In the face of that risk, presidents have essentially two options: to govern more from the center, seeking consensus while protecting their majority; or to bet everything on an ambitious attempt to push major reforms through early, even at the risk of losing control of Congress.

With the 2022 midterm elections just 19 months away, Biden has made his choice clear: he wants to move quickly with ambitious plans to fundamentally transform the United States.  

Time is short. While Biden -- already the oldest US president ever at 78 -- says he plans to run again in 2024, Axelrod believes the chances of that are "pretty remote," as he said on the Hacks on Tap podcast he co-hosts with Republican Mike Murphy.

  • Fierce opposition - 

"It's big, yes. It's bold, yes. And we can get it done."

With those determined words, Biden on Wednesday presented his plan to invest $2 trillion in American infrastructure over the next eight years with the goals of creating "millions of jobs," fighting climate change and standing up to a rising China.

And that came barely three weeks after he had signed into law his gigantic plan to stimulate the world's largest economy as it recovers from the Covid-19 pandemic. The price tag: $1.9 trillion.

The potential total cost of the two plans could exceed the GDP of Germany.

Biden, no stranger to the ways of Congress -- where he spent more than 35 years as a senator -- often portrays himself as a fan of bipartisanship, with a hand always held out to the other side.

But the White House has made it clear that it will not hesitate to move ahead without Republicans, if necessary. 

And to judge by Republicans' early reactions, the opposition will be fierce. 

Mitch McConnell, the influential Senate Republican leader, vowed Thursday to fight the infrastructure plan "every step of the way," saying Biden lacked a public mandate for so vast a package. 

  • 'The art of the possible' -  

So, how does Biden hope to move the plan to passage?

"Successful electoral politics is the art of the possible," Biden told reporters during his first news conference, on March 25. 

It will not be easy.

Democrats, with a narrow majority in the House of Representatives, can afford only a handful of defections there. But speaker Nancy Pelosi, a seasoned tactician, has expressed confidence that she can push the plan through by early summer. 

Senate passage, however, poses a greater challenge. With a razor-thin majority there, Democrats can afford zero defections. But given the vast sweep and complexity of the plan, tensions have already emerged between the party's centrists and progressives. 

  • The midterm 'curse' - 

Democratic deal-making and internal negotiations will occupy much of the coming months -- all under the cloud of possible losses in the 2022 elections. 

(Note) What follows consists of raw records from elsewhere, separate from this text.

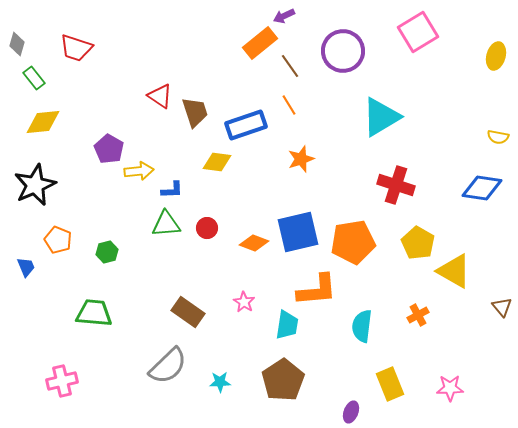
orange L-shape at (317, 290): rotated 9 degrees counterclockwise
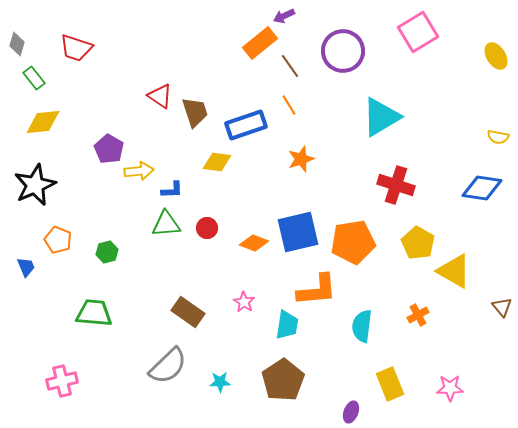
yellow ellipse at (496, 56): rotated 48 degrees counterclockwise
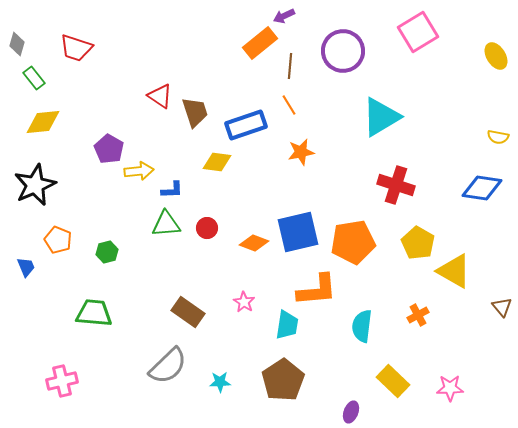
brown line at (290, 66): rotated 40 degrees clockwise
orange star at (301, 159): moved 7 px up; rotated 8 degrees clockwise
yellow rectangle at (390, 384): moved 3 px right, 3 px up; rotated 24 degrees counterclockwise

The Democrats' hope, for now, is that a booming economic recovery and the possible end of the pandemic will let them escape the traditional "curse" of midterm losses.

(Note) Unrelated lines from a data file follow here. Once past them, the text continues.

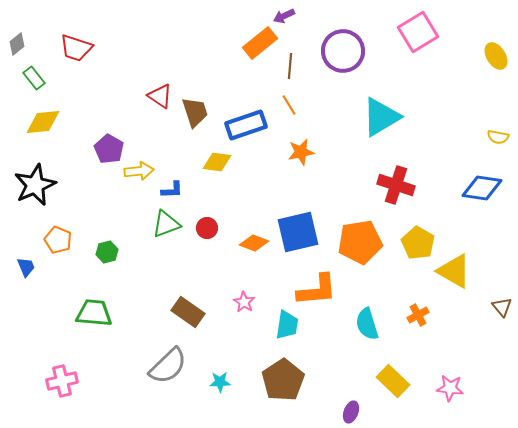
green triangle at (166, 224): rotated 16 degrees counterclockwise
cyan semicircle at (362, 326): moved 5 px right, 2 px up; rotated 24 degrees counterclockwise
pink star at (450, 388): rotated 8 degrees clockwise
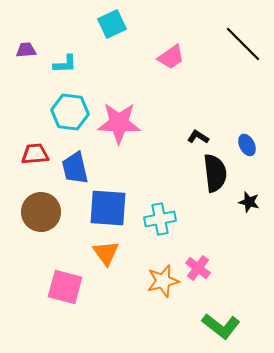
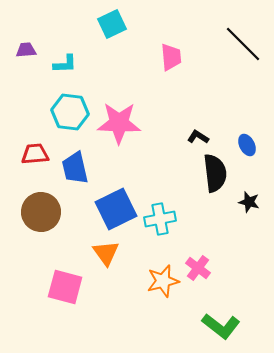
pink trapezoid: rotated 60 degrees counterclockwise
blue square: moved 8 px right, 1 px down; rotated 30 degrees counterclockwise
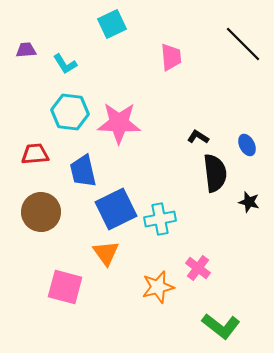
cyan L-shape: rotated 60 degrees clockwise
blue trapezoid: moved 8 px right, 3 px down
orange star: moved 5 px left, 6 px down
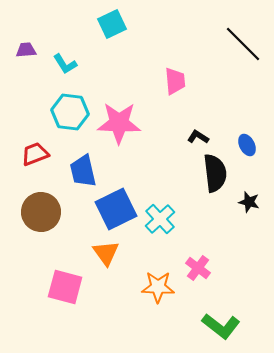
pink trapezoid: moved 4 px right, 24 px down
red trapezoid: rotated 16 degrees counterclockwise
cyan cross: rotated 32 degrees counterclockwise
orange star: rotated 16 degrees clockwise
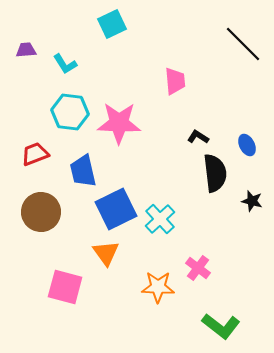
black star: moved 3 px right, 1 px up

"The biggest exception to that trend was the 2002 midterm. That was right after the 9/11 attacks, a national tragedy that unified that country" and allowed Bush's Republicans to actually gain seats, said Miles Coleman, a University of Virginia political scientist.  

"Could Biden and the Democrats avoid the usual midterm penalty? Yes," he said.

But Coleman quickly added, "Should they count on it? Maybe not, especially considering how thin the current Democratic majorities are."